Расположены статьи в хронологическом порядке, кроме цикла ‘Новые стихи’, который нам показалось естественным объединить. Печатаются они, как правило, по первым публикациям. Очевидные опечатки исправлены.
В архиве Ходасевича почти не сохранилось черновиков произведений литературно-критических. В его рабочих тетрадях среди стихов попадаются наброски, фрагменты, планы статей (‘Эмиль Верхарн’, ‘Стихи на сцене’, ‘Египетские ночи’ и др.), но затем работа над ними, очевидно, выносилась за пределы тетради, а черновики выбрасывались.
Исключение составляют рукописи, которые бережно донес до наших дней А. Ивич (И. И. Бернштейн): доклад ‘Надсон’ (беловая рукопись), ‘Фрагменты о Лермонтове’ и ‘Колеблемый треножник’ (машинопись с правкой автора).
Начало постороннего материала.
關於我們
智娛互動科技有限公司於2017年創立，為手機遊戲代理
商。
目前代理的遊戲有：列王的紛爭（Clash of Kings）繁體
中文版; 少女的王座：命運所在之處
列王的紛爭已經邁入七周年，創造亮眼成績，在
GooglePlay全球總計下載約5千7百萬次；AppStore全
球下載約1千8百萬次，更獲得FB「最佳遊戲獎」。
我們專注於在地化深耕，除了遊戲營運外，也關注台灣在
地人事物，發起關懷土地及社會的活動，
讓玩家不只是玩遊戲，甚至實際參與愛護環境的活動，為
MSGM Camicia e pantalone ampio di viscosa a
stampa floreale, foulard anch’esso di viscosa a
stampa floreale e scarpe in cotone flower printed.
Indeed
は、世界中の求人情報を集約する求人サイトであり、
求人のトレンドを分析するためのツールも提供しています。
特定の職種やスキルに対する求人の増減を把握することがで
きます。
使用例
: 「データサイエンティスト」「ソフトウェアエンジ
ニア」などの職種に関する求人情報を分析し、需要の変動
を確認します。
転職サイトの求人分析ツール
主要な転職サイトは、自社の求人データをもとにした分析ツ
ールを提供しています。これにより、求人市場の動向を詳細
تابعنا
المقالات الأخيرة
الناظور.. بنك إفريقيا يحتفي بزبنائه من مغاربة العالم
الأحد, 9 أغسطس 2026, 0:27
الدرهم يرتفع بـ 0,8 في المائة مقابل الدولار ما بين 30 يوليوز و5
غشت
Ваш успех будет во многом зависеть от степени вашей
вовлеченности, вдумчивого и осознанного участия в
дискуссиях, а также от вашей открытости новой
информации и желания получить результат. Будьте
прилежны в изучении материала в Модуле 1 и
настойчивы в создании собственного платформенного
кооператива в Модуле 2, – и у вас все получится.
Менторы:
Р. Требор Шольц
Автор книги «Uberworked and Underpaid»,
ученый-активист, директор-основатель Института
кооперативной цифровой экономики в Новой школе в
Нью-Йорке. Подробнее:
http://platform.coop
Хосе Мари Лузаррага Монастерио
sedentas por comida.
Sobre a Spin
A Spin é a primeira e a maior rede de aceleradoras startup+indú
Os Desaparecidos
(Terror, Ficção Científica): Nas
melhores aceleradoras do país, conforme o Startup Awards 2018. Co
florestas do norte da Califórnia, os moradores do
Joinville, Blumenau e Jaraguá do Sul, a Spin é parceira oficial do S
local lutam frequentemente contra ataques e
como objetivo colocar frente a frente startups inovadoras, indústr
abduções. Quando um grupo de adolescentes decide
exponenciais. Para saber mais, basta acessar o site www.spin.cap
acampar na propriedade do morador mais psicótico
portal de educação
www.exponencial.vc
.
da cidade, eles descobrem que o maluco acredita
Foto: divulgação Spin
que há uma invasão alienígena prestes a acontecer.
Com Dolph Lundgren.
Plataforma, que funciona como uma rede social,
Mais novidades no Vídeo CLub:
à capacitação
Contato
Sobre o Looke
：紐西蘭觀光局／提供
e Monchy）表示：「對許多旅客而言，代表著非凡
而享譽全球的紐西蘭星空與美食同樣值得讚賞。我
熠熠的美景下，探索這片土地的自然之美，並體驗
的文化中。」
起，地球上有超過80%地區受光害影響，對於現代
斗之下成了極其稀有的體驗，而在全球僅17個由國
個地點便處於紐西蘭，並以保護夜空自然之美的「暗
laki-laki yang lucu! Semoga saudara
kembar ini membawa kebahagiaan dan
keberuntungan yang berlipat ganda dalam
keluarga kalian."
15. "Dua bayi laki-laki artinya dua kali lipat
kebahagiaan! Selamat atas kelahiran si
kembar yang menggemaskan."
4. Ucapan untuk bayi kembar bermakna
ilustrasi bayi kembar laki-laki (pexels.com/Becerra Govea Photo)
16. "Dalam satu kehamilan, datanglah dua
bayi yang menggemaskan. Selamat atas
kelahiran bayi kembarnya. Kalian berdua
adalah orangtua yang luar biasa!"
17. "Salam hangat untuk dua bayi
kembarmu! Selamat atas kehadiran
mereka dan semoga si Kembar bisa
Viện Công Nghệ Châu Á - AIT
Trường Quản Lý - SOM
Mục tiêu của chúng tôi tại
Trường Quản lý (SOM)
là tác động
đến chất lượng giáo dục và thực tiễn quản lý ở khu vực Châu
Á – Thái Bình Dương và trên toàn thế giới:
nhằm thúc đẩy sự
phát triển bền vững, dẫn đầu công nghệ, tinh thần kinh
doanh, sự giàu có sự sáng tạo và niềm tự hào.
Свои ранние критические работы Ходасевич не намеревался издать книгой, в отличие от историко-литературных эссе тех лет, которые он собрал в книгу ‘Статьи о русской поэзии’ (Пб.: Эпоха, 1922). Он относился к ним порой с добродушной иронией, порой отчужденно-неприязненно. ‘Писал много критических заметок и статей, большинство из которых мне глубоко чуждо и даже противно по духу’, — признавался он П. Н. Зайцеву в письме от 11 июня 1922 г. Еще резче высказывание в дневниковой заметке 1931 г.: ‘Дело прошлое и детское, а все-таки я бы дорого дал за то, чтобы уничтожить всю ту чушь, которую я печатал в ‘Искусстве» (АБ. Ф. Карповича).
Даже в первые годы эмиграции, когда Ходасевич бедствовал, он не пытался перепечатать, а тем более собрать и издать критические статьи ‘российского’ периода, сделав исключение для одной — ‘Об Анненском’. Видимо, не только потому, что она была позднейшей по времени: в ней критик подводил итог литературной жизни целого поколения, литературной эпохе. По меткому слову Корнея Чуковского, в статье проявилась ‘своя очень хорошая линия’. Так Чуковский записал в дневнике, услышав статью в чтении автора.
‘Своя линия’ — вот то, что отличает критическую мысль Ходасевича: в юношеском реферате о Надсоне (1912) угадывается и отношение к литературе как к духовному подвигу, и требование сотворчества от читателя как непременное условие здорового развития литературы, и ненависть к литературной ‘улице’ — ростки тем, которые будут развиваться в статьях 20—30-х годов. ‘Линия’ связывает в единое целое всю критическую прозу Ходасевича: его поздние, зрелые статьи подхватывают и продолжают то, что было намечено в молодые годы.